Monday, March 17, 2014

POP OCCULTURE: JODOROWSKY REDUX

The New York Times of all places has just published an excellent overview of two seismic events that have rocked the Jodoverse, that being the expanded fictional universe where all the various works of maverick cinematic sorcerer and comic book auteur Alejandro Jodorowsky take place.
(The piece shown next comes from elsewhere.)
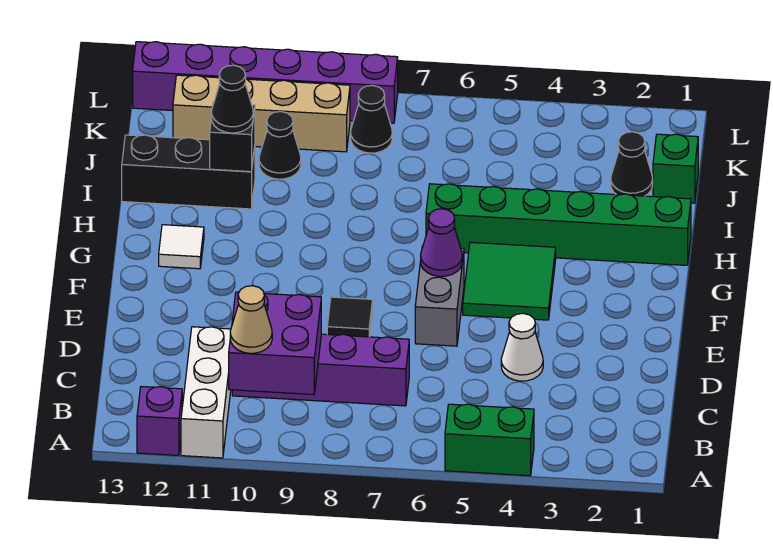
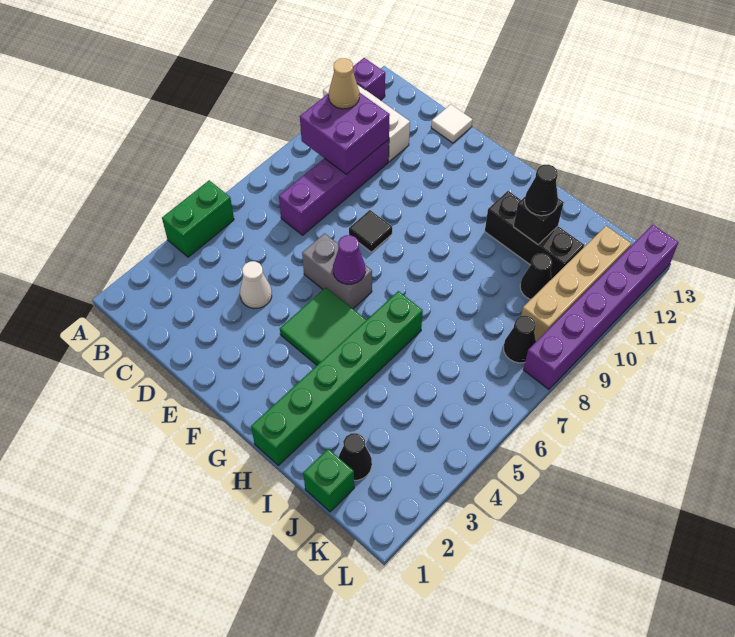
white 1x1 tile [159,225,204,269] -> white 1x1 tile moved to [431,104,473,143]
black 1x3 brick [122,135,255,209] -> black 1x3 brick turned to [485,191,584,278]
No, the news is not that the director of such legendary films as El Topo, The Holy Mountain, and Santa Sangre has made a second career writing hugely popular, beautifully illustrated European comic books such as Incal, Metabarons, and Technopriests. Rather, what drove the Journal of Record to devote so many precious column inches to the man is the arrival of two new cinematic projects: The Dance of Reality – Jodorowsky’s first new film in over two decades – and the documentary Jodorowsky's Dune, a chronicle of the Greatest Film Never Made. And yes, I include Kubrick's Napoleon in there.

From the Times:
Jodorowsky the filmmaker is legitimately back. "Jodorowsky’s Dune,” a documentary by the American director Frank Pavich about Jodorowsky’s two-year quest to adapt the Frank Herbert science-fiction novel, and “The Dance of Reality,” a trippy but big-hearted reimagining of the young Alejandro’s unhappy childhood in a Chilean town, will each make its stateside debut this spring (on March 21 and May 23). As the rapper Kanye West, whose “Yeezus” tour was inspired by “The Holy Mountain,” put it last November to a packed (and very likely perplexed) house at Brooklyn’s Barclays Center: “I don’t know if . . . y’all ever heard about Jodorowsky, the director. . . . Y’all don’t know who the [expletive] he is. . . . Everybody copied off him. . . . And there’s gonna be [expletives] in this arena in a few months dancing all sloppy off him.”
Anyone wondering what Jodorowsky has been doing since his previous movie, “The Rainbow Thief” — a bust of a Peter O’Toole-Omar Sharif vehicle from 1990 — would find the answer in his overstuffed apartment. Shelves of “The Incal,” “The Metabarons” and other comics he wrote line the entryway. Books on tarot, philosophy and religion are stacked eight rows high in his study. Posters of his films and portraits of his family decorate many of his walls.
“I waited 22 years to make a film, but not sitting here in this seat,” he said to me in his baritone Spanish. “I did 40 books, 80 comics, theater performances, exhibitions of my drawings, tarot courses — ”
Yer old pal Jerky is absolutely tickled to see one of his personal heroes getting some well deserved attention after years of inexplicable neglect. I include here a photograph of one of the high points of my life, meeting Jodorowsky just over 10 years ago. We got a chance to talk briefly (after I toweled off the sweat I worked up standing in line two hours to shake his hand) and he was so much cooler and more amazing than I could have ever hoped he would be. They say meeting your heroes is a sure fire way to lose your respect for them. I'm happy to report this is not ALWAYS the case.